Language manipulation is nothing new in politics, but describing economic differences as “economic inequality” is a linguistic act we should reconsider. It not only falsely suggests unique unfairness in economic life, but the notion itself rests on an unfounded assumption.
No aspect of life — economic or otherwise — escapes unfairness. Height, strength, birth place, and natural talents are all determined largely by the luck of the draw. More than that, chance is at least partly responsible for our discovering our talents. While luck first blessed Michael Jordan with basketball prowess, he was twice lucky for deciding to pick up a basketball in the first place (and thrice lucky for being born into an environment that allowed him to do so). Yet, we resist describing the unfairness in our natural height differences or in the talent gap between Michael Jordan and the rest of us as “inequality.”

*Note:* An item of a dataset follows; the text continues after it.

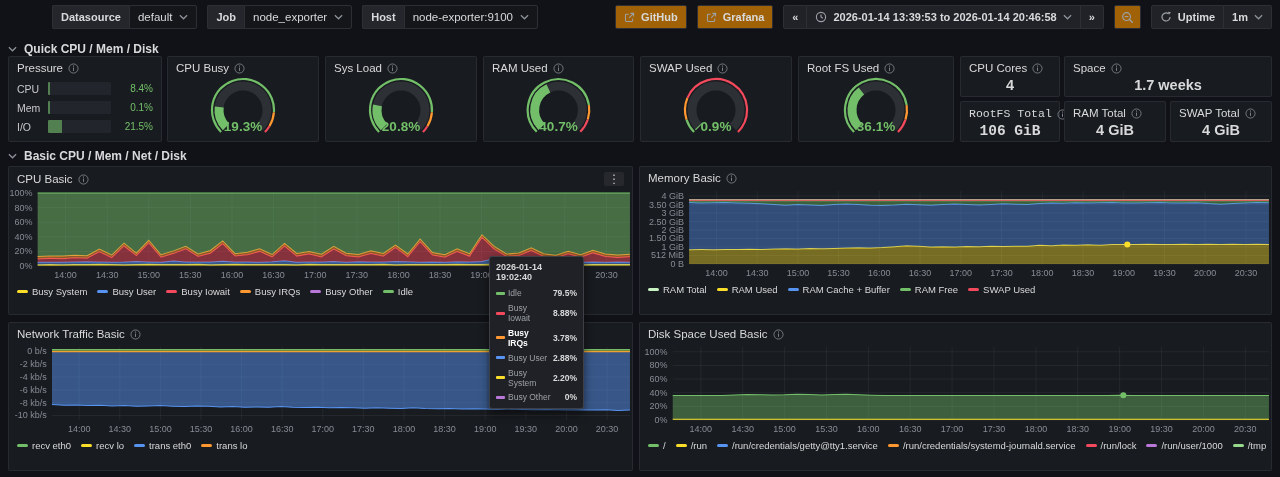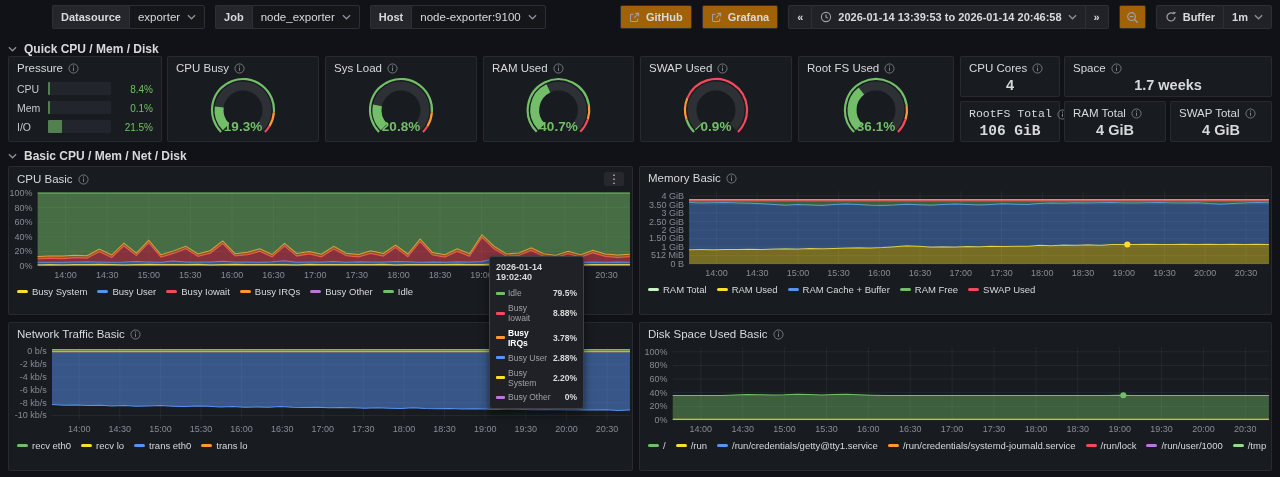"exporter" span { text: exporter -> default }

But the idea of “economic inequality” suffers a more fundamental problem. As the late Peter Bauer noted, the notion itself implies the baseless assumption that, except for some nefarious force distorting the nature of things, individuals are equally economically endowed. Not so.
While we recognize that varying levels of success in other fields is attributable to disparate levels of talent and hard work (which is why we do not regard Michael Jordan as a better basketball player due to “inequality”), we seem to forget this in the economic sphere, where those factors are equally responsible for economic variance. For instance, even assuming a completely level playing field, people vary in ability to perceive and seize economic opportunities. This mere fact alone, Bauer remarked, “is of great significance in explaining economic differences in open societies.”
Neutral language like “economic differences” rids the subtle bias against this explanation that the term “economic inequality” implies. For this reason alone, the language surrounding the issue should be re-evaluated.
While we have every right to discuss American economic conditions and their public policy import, we should do so accurately — for we do not have the right to misuse language.